Saturday, April 21, 2012
“May I have this dance?” “I would be happy to do that for you”. “What a pleasure to dance with you”. “So good to see you today”. “How are you doing?” “Good evening, everybody”. “May I help you?” Remember all these wonderful greetings? Have you ever passed someone and they did not even say hello to you? Where did our manners go, and when did we rationalize such behavior?
In ballroom dancing, good etiquette is still alive and flourishing. How we greet one another, how we ask each other to dance and accept that dance. How we finish a dance and give a lovely thank you. Wow, ballroom dancing requires us to always be at our best and aware of our manners, grace and poise.
Poise, carriage, grace, and composure. Those four words were taught to me as a young student in 1975. We carry ourselves in a poised state of being, and we are composed as we maneuver in a graceful manner. I have based all my career years in dancing on those four words.
What do women want in dancing? They want to be asked to dance in a warm and friendly way. They want a smooth, confident and elegant lead. Ladies want a safe hold that does not offend them in any way and they do not want to get stepped on, or used as a battering ram in a big crowd of dancers. They want to be thanked after a dance and left with a little glow of joy.

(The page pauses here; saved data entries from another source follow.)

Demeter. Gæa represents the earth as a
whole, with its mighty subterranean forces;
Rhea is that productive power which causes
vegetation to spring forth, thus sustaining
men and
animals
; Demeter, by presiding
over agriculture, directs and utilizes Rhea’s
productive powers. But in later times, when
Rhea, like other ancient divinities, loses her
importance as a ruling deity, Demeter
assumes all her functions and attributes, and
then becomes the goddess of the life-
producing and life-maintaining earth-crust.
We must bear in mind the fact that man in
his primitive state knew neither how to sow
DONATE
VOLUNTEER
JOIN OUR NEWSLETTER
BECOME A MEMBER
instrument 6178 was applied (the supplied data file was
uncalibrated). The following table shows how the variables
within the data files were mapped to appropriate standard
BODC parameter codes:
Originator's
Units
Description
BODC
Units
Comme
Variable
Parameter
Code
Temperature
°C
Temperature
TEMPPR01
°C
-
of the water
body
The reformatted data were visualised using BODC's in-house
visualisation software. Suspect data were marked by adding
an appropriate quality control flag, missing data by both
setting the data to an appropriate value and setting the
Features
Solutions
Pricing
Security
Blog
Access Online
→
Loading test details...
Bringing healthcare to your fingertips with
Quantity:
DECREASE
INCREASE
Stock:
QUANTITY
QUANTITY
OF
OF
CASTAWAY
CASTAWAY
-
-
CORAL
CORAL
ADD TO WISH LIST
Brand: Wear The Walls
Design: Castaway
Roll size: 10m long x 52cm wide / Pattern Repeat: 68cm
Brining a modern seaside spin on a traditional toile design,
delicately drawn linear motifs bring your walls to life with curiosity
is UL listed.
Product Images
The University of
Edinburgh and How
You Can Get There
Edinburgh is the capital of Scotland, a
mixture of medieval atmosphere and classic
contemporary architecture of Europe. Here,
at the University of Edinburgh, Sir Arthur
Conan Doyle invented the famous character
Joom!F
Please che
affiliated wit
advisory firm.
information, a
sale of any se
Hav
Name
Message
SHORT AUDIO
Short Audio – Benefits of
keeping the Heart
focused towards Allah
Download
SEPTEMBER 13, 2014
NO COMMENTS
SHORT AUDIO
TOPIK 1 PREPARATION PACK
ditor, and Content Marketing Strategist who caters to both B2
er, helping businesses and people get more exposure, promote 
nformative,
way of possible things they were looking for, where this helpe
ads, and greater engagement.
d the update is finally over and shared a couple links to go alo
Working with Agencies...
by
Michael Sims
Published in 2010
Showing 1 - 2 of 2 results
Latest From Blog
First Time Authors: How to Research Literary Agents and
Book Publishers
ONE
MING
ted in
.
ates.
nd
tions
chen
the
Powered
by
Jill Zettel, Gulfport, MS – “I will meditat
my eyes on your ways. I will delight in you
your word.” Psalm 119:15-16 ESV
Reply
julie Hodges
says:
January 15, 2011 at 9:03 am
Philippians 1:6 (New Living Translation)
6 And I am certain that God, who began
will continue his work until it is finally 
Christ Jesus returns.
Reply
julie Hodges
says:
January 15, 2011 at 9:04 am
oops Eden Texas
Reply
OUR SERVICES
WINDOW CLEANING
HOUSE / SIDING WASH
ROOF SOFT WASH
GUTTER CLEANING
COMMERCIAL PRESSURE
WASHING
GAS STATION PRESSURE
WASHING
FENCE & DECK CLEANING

What do men want in dancing? They want to feel they are in command in the lead. They want and need encouragement and praise for the level they are currently dancing. Partnership in the form of helping the movement around the dance floor and maintaining posture and frame is greatly appreciated. At the end, guys want to feel that they did a good job and that the lady was happy to dance with them.
These are high requirements, but they truly are the basics of dance chivalry, which is truly just courteous behavior from both partners. If someone sees us not say hello to others, or not carry ourselves in a gracious way, they may think this is OK and try to emulate that behavior. We must remember that a sincere smile and friendly greeting are some of the basic elements of success in dancing, business, and family, and life in general.
My mother was a Southern Bell from Louisiana who never knew a stranger. I learned how to say my “Please’s and Thank You’s” from her great example. My Atlanta born dad was my example of being a gentleman to all those around him. Now, I am trying to live the legacy through the example they left for me.